• [WORK ORDER A] Retype the part of the rain garden passage between "Meagan also helped" and "on public lands.", inclusive.
• [WORK ORDER B] In the rain garden passage, what did the Department of Agriculture donate for the installation?
DOCUMENT EXCERPT section start
Meagan also helped to acquire the permits needed, a process that took approximately two months. She worked with the permitting office to provide the necessary information, such as a site plan which shows the proposed project’s size, use, topography, location of streams, wetlands, roads, and other features. She also met with various government agencies during site inspections. The site plans were drafted in collaboration with the Department of Public Works. The land use permits were approved by the Public Review and Notification System board and administered by the Department of Commerce. The permit application is a simple form but required the governor’s signature, since all proposed sites were located on public lands.

Connecting with Supporters – The Mayors’ Meetings

Before the rain garden installation training clinic, it was crucial to get buy-in from local leaders. NOAA staff members from the Pacific Islands Regional Office contacted the Office of Samoan Affairs for permission to give a presentation on the rain garden project for over 60 mayors and village representatives. An overview of the project was given by NOAA and Horsley Witten during the biweekly meeting that is held to discuss island issues.

This was an opportunity for the project team to invite the leaders to the rain garden installation workshop and to discuss opportunities to bring future installations to other villages. The project team offered to tour any villages while on island to discuss drainage issues and look for potential rain garden opportunities. All mayors received a rain garden project application to share with their villages. The mayors suggested that training materials also be made available in the Samoan language.

The Training Clinic

Day 1: Rain Garden Introduction
The two-day training was attended by 35 people from local agencies and villages. On the first day, Anne and Todd lead participants through the basics of rain garden features, site selection, design, and maintenance. In the afternoon, participants went outside to look for rain garden opportunities around the Office of Samoan Affairs facility.

Day 2: Installing the Rain Garden
During the second day, Anne, Rich, and Todd led the participants in the construction of the rain garden and the local Land Grant program provided plants and planting guidance.

Local support and donations made this installation possible. America Samoa Community College’s horticulturist provided a variety of plants, and the Department of Agriculture donated taro. The Faga’alu Village mayor donated tools and equipment, and Samoa Maritime donated equipment and operator time, stone, and filter fabric.
DOCUMENT EXCERPT section end
RECORD EXCERPTS section start
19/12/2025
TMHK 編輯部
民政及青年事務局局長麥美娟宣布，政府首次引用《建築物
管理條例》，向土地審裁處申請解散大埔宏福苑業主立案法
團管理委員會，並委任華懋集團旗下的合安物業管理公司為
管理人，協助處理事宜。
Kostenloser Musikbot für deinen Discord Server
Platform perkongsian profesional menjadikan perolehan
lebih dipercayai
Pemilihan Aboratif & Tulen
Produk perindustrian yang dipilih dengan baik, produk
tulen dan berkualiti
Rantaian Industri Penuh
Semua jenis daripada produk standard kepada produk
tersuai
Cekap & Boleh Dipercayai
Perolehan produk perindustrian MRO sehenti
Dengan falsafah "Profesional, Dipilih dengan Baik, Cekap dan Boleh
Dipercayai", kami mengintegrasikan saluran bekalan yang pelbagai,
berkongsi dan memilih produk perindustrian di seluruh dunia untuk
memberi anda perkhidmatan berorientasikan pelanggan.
RECORD EXCERPTS section end
• [WORKED SOLUTION A]
Meagan also helped to acquire the permits needed, a process that took approximately two months. She worked with the permitting office to provide the necessary information, such as a site plan which shows the proposed project’s size, use, topography, location of streams, wetlands, roads, and other features. She also met with various government agencies during site inspections. The site plans were drafted in collaboration with the Department of Public Works. The land use permits were approved by the Public Review and Notification System board and administered by the Department of Commerce. The permit application is a simple form but required the governor’s signature, since all proposed sites were located on public lands.

• [WORKED SOLUTION B] Taro.